Generations of young people have been taught the meaning of the Hebrew value, “Tikkun Olam,” literally, to repair the world. They have given tzedakah (donations of coins and dollar bills), collected food and clothing for underserved populations, and participated in various social action and bar/bat mitzvah projects. Then this generation of youths grew up and observed that the world they were helping wasn’t closer to being repaired. In some ways, the world became more desperate. They weren’t disillusioned by their lack of success, and they weren’t fooled by their mentors or rabbis, but they were made wiser by what they learned about the world around them and how real change can happen.
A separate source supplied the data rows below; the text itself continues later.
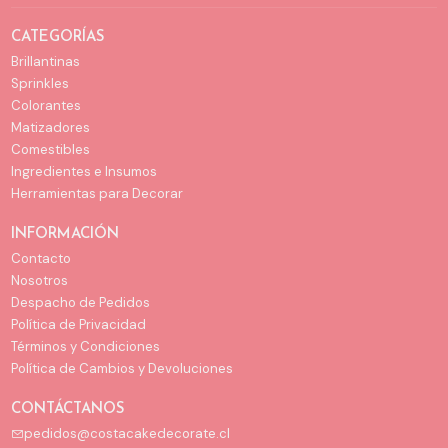
CATEGORÍAS
Brillantinas
Sprinkles
Colorantes
Matizadores
Comestibles
Ingredientes e Insumos
Herramientas para Decorar
INFORMACIÓN
Contacto
Nosotros
Despacho de Pedidos
Política de Privacidad
Términos y Condiciones
Política de Cambios y Devoluciones
CONTÁCTANOS
pedidos@costacakedecorate.cl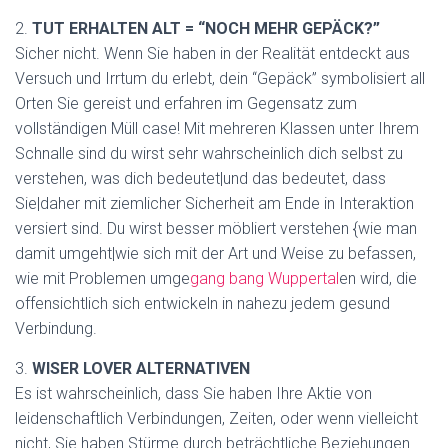
2.
TUT ERHALTEN ALT = “NOCH MEHR GEPÄCK?”
Sicher nicht. Wenn Sie haben in der Realität entdeckt aus
Versuch und Irrtum du erlebt, dein “Gepäck” symbolisiert all
Orten Sie gereist und erfahren im Gegensatz zum
vollständigen Müll case! Mit mehreren Klassen unter Ihrem
Schnalle sind du wirst sehr wahrscheinlich dich selbst zu
verstehen, was dich bedeutet|und das bedeutet, dass
Sie|daher mit ziemlicher Sicherheit am Ende in Interaktion
versiert sind. Du wirst besser möbliert verstehen {wie man
damit umgeht|wie sich mit der Art und Weise zu befassen,
wie mit Problemen umge
gang bang Wuppertal
en wird, die
offensichtlich sich entwickeln in nahezu jedem gesund
Verbindung.
3.
WISER LOVER ALTERNATIVEN
Es ist wahrscheinlich, dass Sie haben Ihre Aktie von
leidenschaftlich Verbindungen, Zeiten, oder wenn vielleicht
nicht, Sie haben Stürme durch beträchtliche Beziehungen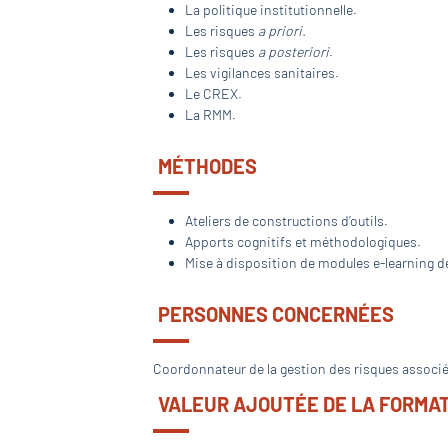
La politique institutionnelle.
Les risques
a priori.
Les risques
a posteriori
.
Les vigilances sanitaires.
Le CREX.
La RMM.
MÉTHODES
Ateliers de constructions d’outils.
Apports cognitifs et méthodologiques.
Mise à disposition de modules e-learning 
PERSONNES CONCERNÉES
Coordonnateur de la gestion des risques associé
VALEUR AJOUTÉE DE LA FORMA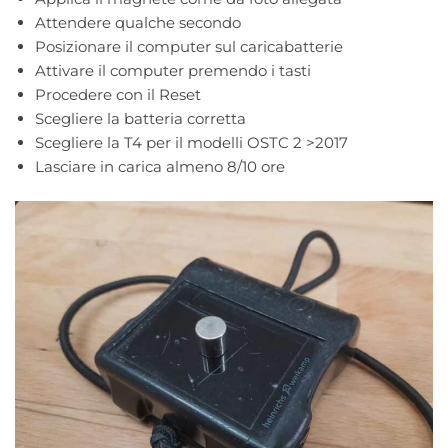
Attendere qualche secondo
Posizionare il computer sul caricabatterie
Attivare il computer premendo i tasti
Procedere con il Reset
Scegliere la batteria corretta
Scegliere la T4 per il modelli OSTC 2 >2017
Lasciare in carica almeno 8/10 ore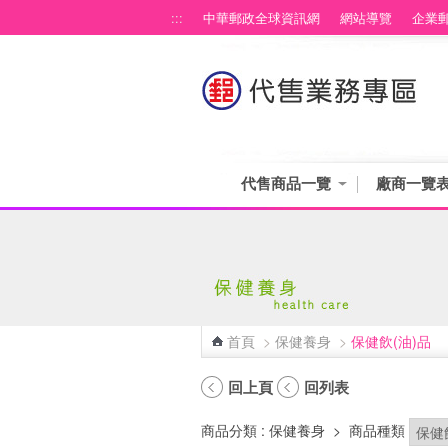
跳到主要內容區塊
:::
中華郵政全球資訊網
網站導覽
企業
代售商品一覽
廠商一覽
首頁
>
保健養身
>
保健飲(油)品
:::
回上頁
回列表
商品分類
: 保健養身
>
商品種類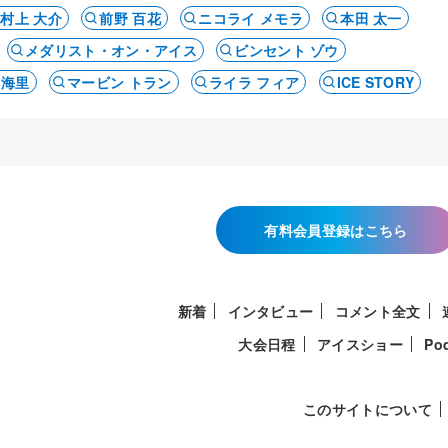
村上 大介
前野 百花
ニコライ メモラ
本田 太一
メダリスト・オン・アイス
ビンセント ゾウ
 海里
マービン トラン
ライラ フィア
ICE STORY
有料会員登録はこちら
新着
インタビュー
コメント全文
大会日程
アイスショー
Po
このサイトについて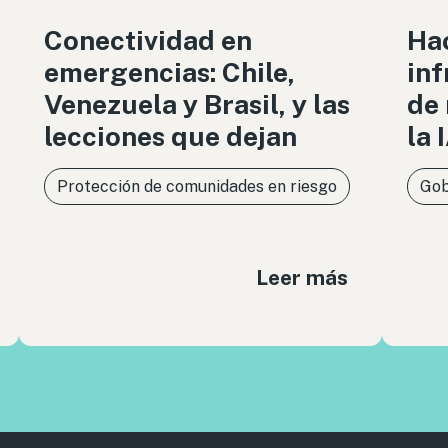
Conectividad en
Ha
emergencias: Chile,
inf
Venezuela y Brasil, y las
de 
lecciones que dejan
la 
Protección de comunidades en riesgo
Gob
Leer más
Our inspiration and theirs begins in Torah (Exodus 25), where we’re told, “Take from all those whose hearts are moved…” and learn from commentaries that even one person whose heart is sufficiently moved can complete the task of building the Tabernacle. The Hebrew word for such a person whose heart is moved is, today, the modern Hebrew word for the volunteer. A person who gives freely and without compensation is a volunteer, and the one who regularly models the role for others has what is known as the volunteer spirit. Though Torah lauds such an individual, the commentaries regard it only as an ideal. Better, we learn, is for the entire community to feel that everyone has something to offer for the work that needs to be done. In Exodus, the goal is to build a “Mishkan,” as we read, “Build me a sanctuary that I may dwell among you” (Exodus 25).
That sanctuary, surrounded by a sacred community, represents the expectation that in a community guided by God’s commandments (mitzvot) everyone there will thrive and enjoy prosperity and peace. But from the Torah to the Hebrew prophets, the struggle for the ideals seemed farther to reach than ever, and calls to adhere to God’s laws often fell on deaf ears. From then until now, the ideals remain the same, but our goal to accomplish them grows more difficult and seemingly farther away. In our complex world, supply and demand can affect the number of resources that are available to a hungrier world. Limited access, either real or artificial, compounds the struggle and the need. Equity, and not just equality, helps us understand the challenges and how we can try again to resolve them.
We often begin by speaking about giving charity, but “charity” is a word that doesn’t exist in Hebrew. It isn’t a Jewish value. At its root, charity comes from the Latin, to give from love. In Christianity, love and God are equated. To give from love is to emulate God. Judaism doesn’t disqualify a gift that’s given from love, but it doesn’t wait for God-like love. Judaism’s word is the Hebrew word, “tzedakah,” and it means justice. In places where there is hunger, homelessness, and poverty, there is no justice. Our acts of tzedakah make people whole by repairing the injustices in their lives. Tzedakah might be given with love or even in anonymity, as Maimonides taught in the 12th century, but the people who need relief can’t wait. They needed it yesterday, not tomorrow.
In the New Year, we have to begin again to accomplish the goals that have long been at the heart of our Jewish effort to transform the world from what it is into the world that it ought to be. The Jewish Effective Giving Initiative, a project of the World Union for Progressive Judaism, was created “to inspire rabbis and Jewish leaders [new and familiar], to save lives by introducing their communities to effective giving.” The initiative relies on rigorous research and the best available data to ensure that donations and support go to organizations that are “extremely efficient at saving and substantially improving lives around the world.” The project points out that while there are hundreds of thousands of charities in the world, there are a select few that can, with a large degree of certainty, save a life and prevent many cases of severe illness, mostly among children, for around $3,000-5,000.
The Jewish Effective Giving initiative is an opportunity to spark this generation’s interest by scaling their efforts to reach larger goals without failing to get the work done. We shouldn’t stop making a difference locally, but there’s an opportunity to demonstrate to young and old, alike, that joining congregational and organizational efforts can reach new levels of effectiveness. Imagine what we can do together with the over 30 other congregations that have already joined this effort and pledged to save a life this year.
Imagine the multiplication factor over 30 congregations (and counting) that link young people and their families together. Engaging young people in a project that isn’t only close to home, but also global and in partnership with other Jewish friends, would appeal to the way they’re already experiencing the world. For them, the boundary of their world begins and ends online and on social media. On any given day, they’ve been across the world and back, they’ve played video games with friends in foreign countries, and they’ve searched for information that takes only the right search word and a nanosecond to retrieve. Joining their access to the world and our Jewish need to make a difference joins two forces for good. Together, we can scale the power of a single mitzvah.
When we join our Jewish values with modern opportunities, we reveal Judaism’s enduring purpose and relevance. Jewish Effective Giving provides the ways and the means to lift up our obligation to respond to the Mitzvah and to make a difference in the part of world we can touch. Today, we can touch the world where we live and where technology can take us. Where should we go together?